21 Ott 2021 9:29 - di Redazione
Forza Nuova

Sciogliere Forza Nuova non è più così urgente per la sinistra. Passate le elezioni, il pericolo fascista si annacqua di giorno in giorno. Così, la mozione unitaria del centrosinistra sullo scioglimento, si trasforma d’incanto al Senato in un generico odg che rinvia la questione al governo affinché adotti «i provvedimenti di sua competenza per procedere allo scioglimento di Forza Nuova e di tutti i movimenti politici di chiara ispirazione neofascista».

Esattamente la linea che FdI sosteneva all’indomani dell’assalto alla Cgil. Lo scioglimento di un movimento eversivo, cioè, spetta al governo e non al Parlamento. Anche il centrodestra ha presentato una sua mozione unitaria che chiede lo scioglimento di “tutte le realtà eversive” senza riferimenti al neofascismo.

Non è una vera e propria retromarcia ma, con la trasformazione delle mozioni che chiedevano lo scioglimento di Forza nuova e delle organizzazioni politiche di matrice fascista in un odg, la linea dura giocoforza si ammorbidisce. Al punto che Enrico Letta oggi su Twitter è costretto a giustificarsi: “Non vi è alcun passo indietro sulla nostra richiesta di #scioglimento di #ForzaNuova. Lo dico con la massima chiarezza possibile rispetto a fantasiose interpretazioni che leggo in giro”.

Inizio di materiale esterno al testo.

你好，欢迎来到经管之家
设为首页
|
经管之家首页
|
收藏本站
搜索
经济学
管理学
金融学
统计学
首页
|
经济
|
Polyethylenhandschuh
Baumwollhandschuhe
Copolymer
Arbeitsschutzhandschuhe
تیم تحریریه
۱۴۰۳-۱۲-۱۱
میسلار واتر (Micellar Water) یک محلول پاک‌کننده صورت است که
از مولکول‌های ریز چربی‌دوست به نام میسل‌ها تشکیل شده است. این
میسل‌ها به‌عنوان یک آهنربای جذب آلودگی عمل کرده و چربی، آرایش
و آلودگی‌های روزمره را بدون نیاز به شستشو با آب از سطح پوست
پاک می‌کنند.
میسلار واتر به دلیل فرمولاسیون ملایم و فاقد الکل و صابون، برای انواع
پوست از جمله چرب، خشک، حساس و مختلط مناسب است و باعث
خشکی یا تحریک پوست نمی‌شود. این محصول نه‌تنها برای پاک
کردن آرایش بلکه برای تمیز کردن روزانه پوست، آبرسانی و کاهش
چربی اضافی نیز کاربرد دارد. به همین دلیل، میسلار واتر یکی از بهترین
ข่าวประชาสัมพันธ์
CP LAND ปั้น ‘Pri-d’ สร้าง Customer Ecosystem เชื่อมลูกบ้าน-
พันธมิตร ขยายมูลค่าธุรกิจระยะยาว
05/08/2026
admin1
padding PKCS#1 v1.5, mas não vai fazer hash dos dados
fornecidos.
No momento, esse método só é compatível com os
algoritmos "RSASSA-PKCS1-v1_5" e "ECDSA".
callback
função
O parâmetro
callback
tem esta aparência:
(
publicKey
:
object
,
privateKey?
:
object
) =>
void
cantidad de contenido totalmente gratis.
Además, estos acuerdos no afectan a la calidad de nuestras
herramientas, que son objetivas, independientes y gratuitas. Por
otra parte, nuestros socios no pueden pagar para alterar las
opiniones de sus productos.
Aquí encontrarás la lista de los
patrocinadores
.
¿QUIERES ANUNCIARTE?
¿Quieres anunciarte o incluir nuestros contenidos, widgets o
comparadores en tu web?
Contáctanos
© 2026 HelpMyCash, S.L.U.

“A sinistra – commenta La Stampa – non c’è più la perentorietà ostentata fino a qualche giorno fa, insomma, quando si premeva per uno scioglimento d’urgenza, senza attendere le sentenze della magistratura, e per decreto del consiglio dei ministri. Una potestà che la legge Scelba contempla, ma che è davvero una “extrema ratio” riservata a casi di eccezionale gravità. E non è un caso che lo scioglimento per decreto d’urgenza non sia mai stato applicato nella storia della Repubblica”.

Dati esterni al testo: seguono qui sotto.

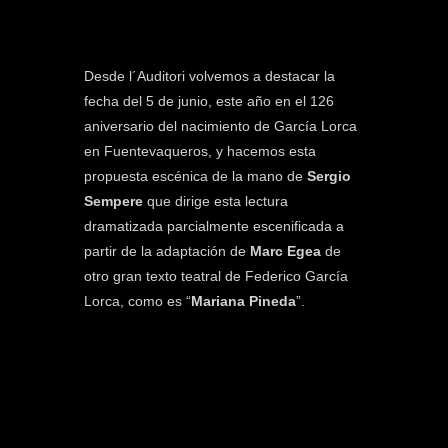
Desde l´Auditori volvemos a destacar la
fecha del 5 de junio, este año en el 126
aniversario del nacimiento de García Lorca
en Fuentevaqueros, y hacemos esta
propuesta escénica de la mano de
Sergio
Sempere
que dirige esta lectura
dramatizada parcialmente escenificada a
partir de la adaptación de
Marc Egea
de
otro gran texto teatral de Federico García
Lorca, como es “
Mariana Pineda
”.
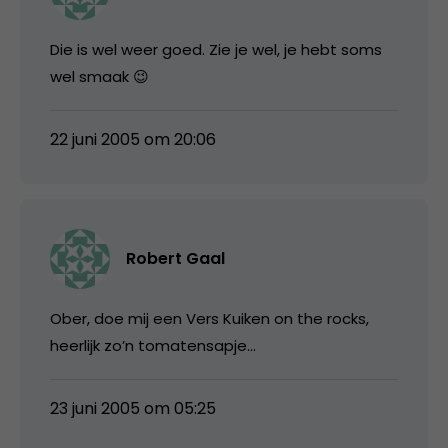
Die is wel weer goed. Zie je wel, je hebt soms
wel smaak 😉
22 juni 2005 om 20:06
Robert Gaal
Ober, doe mij een Vers Kuiken on the rocks,
heerlijk zo’n tomatensapje…
23 juni 2005 om 05:25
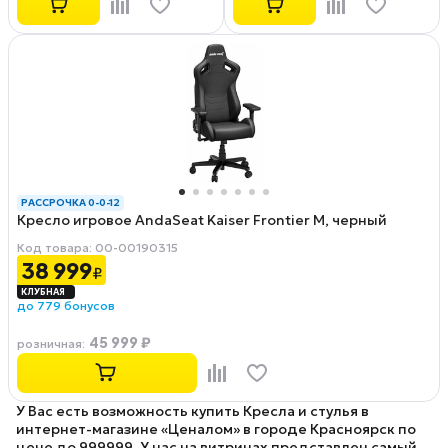
РАССРОЧКА 0-0-12
Кресло игровое AndaSeat Kaiser Frontier M, черный
Код товара: 00-00190315
38 999
₽
до 779 бонусов
45 999 ₽
розничная
:
У Вас есть возможность купить Кресла и стулья в
интернет-магазине «Ценалом» в городе Красноярск по
цене до 999999. У нас на витринах представлен самый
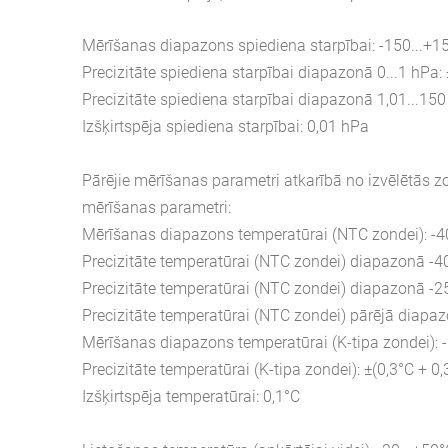
Mērīšanas diapazons spiediena starpībai: -150...+1
Precizitāte
spiediena starpībai diapazonā 0...1 hPa:
Precizitāte
spiediena starpībai diapazonā 1,01...15
Izšķirtspēja
spiediena starpībai: 0,01 hPa
Pārējie mērīšanas parametri atkarībā no izvēlētās
mērīšanas parametri:
Mērīšanas diapazons temperatūrai
(NTC zondei)
: -
Precizitāte temperatūrai (NTC zondei) diapazonā -40
Precizitāte temperatūrai (NTC zondei) diapazonā -25
Precizitāte temperatūrai (NTC zondei) pārējā diapaz
Mērīšanas diapazons temperatūrai
(K-tipa zondei)
:
Precizitāte temperatūrai (K-tipa zondei):
±(0,3°C + 0,
Izšķirtspēja temperatūrai: 0,1°C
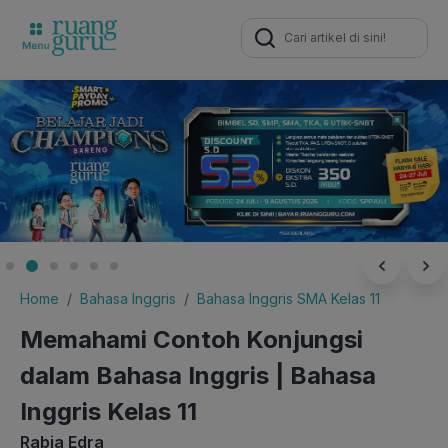
Search
for:
Home
Bahasa Inggris
Bahasa Inggris SMA Kelas 11
Memahami Contoh Konjungsi
dalam Bahasa Inggris | Bahasa
Inggris Kelas 11
Rabia Edra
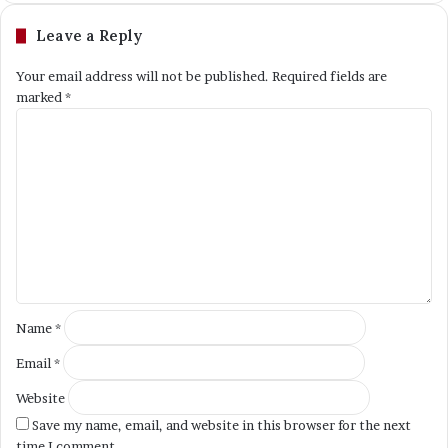
Leave a Reply
Your email address will not be published.
Required fields are
marked
*
C
o
m
m
e
n
t
*
Name
*
Email
*
Website
Save my name, email, and website in this browser for the next
time I comment.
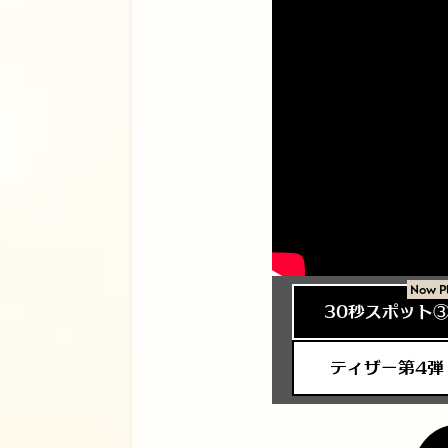
30秒スポット
ティザー第4弾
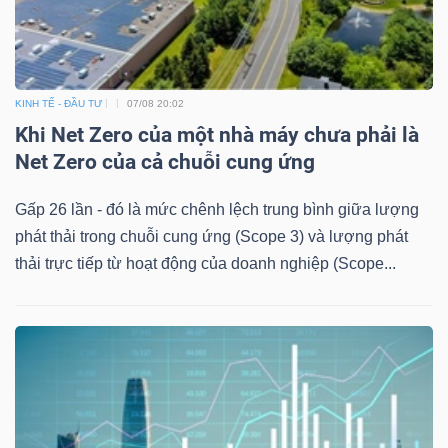
Bài
viết
của
KINH TẾ - ĐẦU TƯ
07/08 20:02
tác
Khi Net Zero của một nhà máy chưa phải là
giả
Net Zero của cả chuỗi cung ứng
(-)
Gấp 26 lần - đó là mức chênh lệch trung bình giữa lượng
phát thải trong chuỗi cung ứng (Scope 3) và lượng phát
Báo
thải trực tiếp từ hoạt động của doanh nghiệp (Scope...
cáo
phân
tích
(-)
Thuật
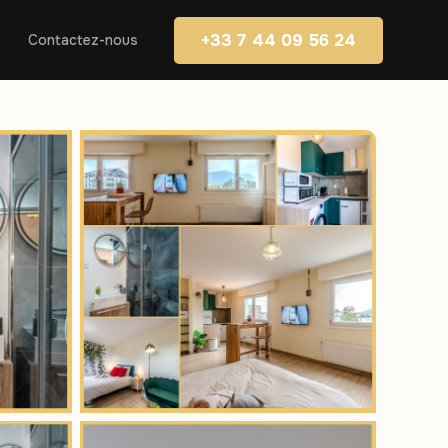
+33 7 44 09 56 24
Contactez-nous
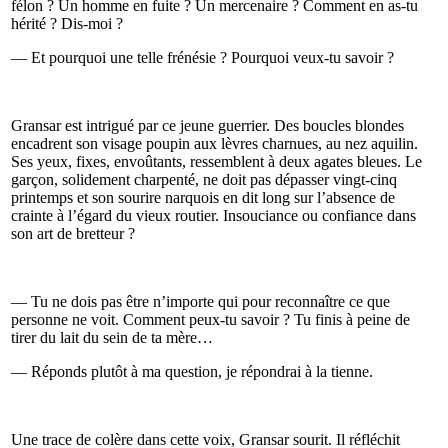
félon ? Un homme en fuite ? Un mercenaire ? Comment en as-tu
hérité ? Dis-moi ?
— Et pourquoi une telle frénésie ? Pourquoi veux-tu savoir ?
Gransar est intrigué par ce jeune guerrier. Des boucles blondes
encadrent son visage poupin aux lèvres charnues, au nez aquilin.
Ses yeux, fixes, envoûtants, ressemblent à deux agates bleues. Le
garçon, solidement charpenté, ne doit pas dépasser vingt-cinq
printemps et son sourire narquois en dit long sur l’absence de
crainte à l’égard du vieux routier. Insouciance ou confiance dans
son art de bretteur ?
— Tu ne dois pas être n’importe qui pour reconnaître ce que
personne ne voit. Comment peux-tu savoir ? Tu finis à peine de
tirer du lait du sein de ta mère…
— Réponds plutôt à ma question, je répondrai à la tienne.
Une trace de colère dans cette voix, Gransar sourit. Il réfléchit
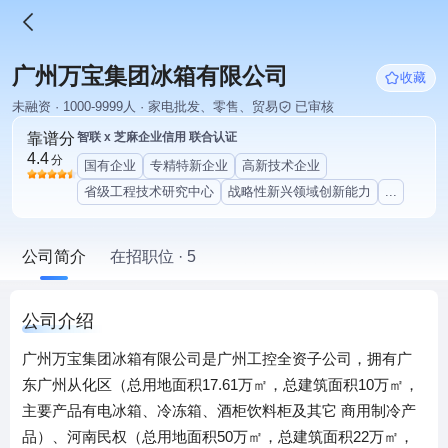
广州万宝集团冰箱有限公司
收藏
未融资 · 1000-9999人 · 家电批发、零售、贸易
已审核
靠谱分
智联 x 芝麻企业信用 联合认证
4.4
分
国有企业
专精特新企业
高新技术企业
省级工程技术研究中心
战略性新兴领域创新能力
...
公司简介
在招职位 · 5
公司介绍
广州万宝集团冰箱有限公司是广州工控全资子公司，拥有广
东广州从化区（总用地面积17.61万㎡，总建筑面积10万㎡，
主要产品有电冰箱、冷冻箱、酒柜饮料柜及其它 商用制冷产
品）、河南民权（总用地面积50万㎡，总建筑面积22万㎡，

Alla fine, riferisce ancora il quotidiano, “grazie a un gioco di astensioni incrociate, passano entrambe le mozioni. Con il governo che si rimette all’Aula in tutti e due i casi. Intanto il capogruppo al Senato di FdI, Luca Ciriani, scarica il nostalgismo neofascista con parole brutali: io ho sempre combattuto l’idea di una destra caricaturale che esibisce il fascismo per mancanza di idee e proposte. Noi siamo un’altra cosa”.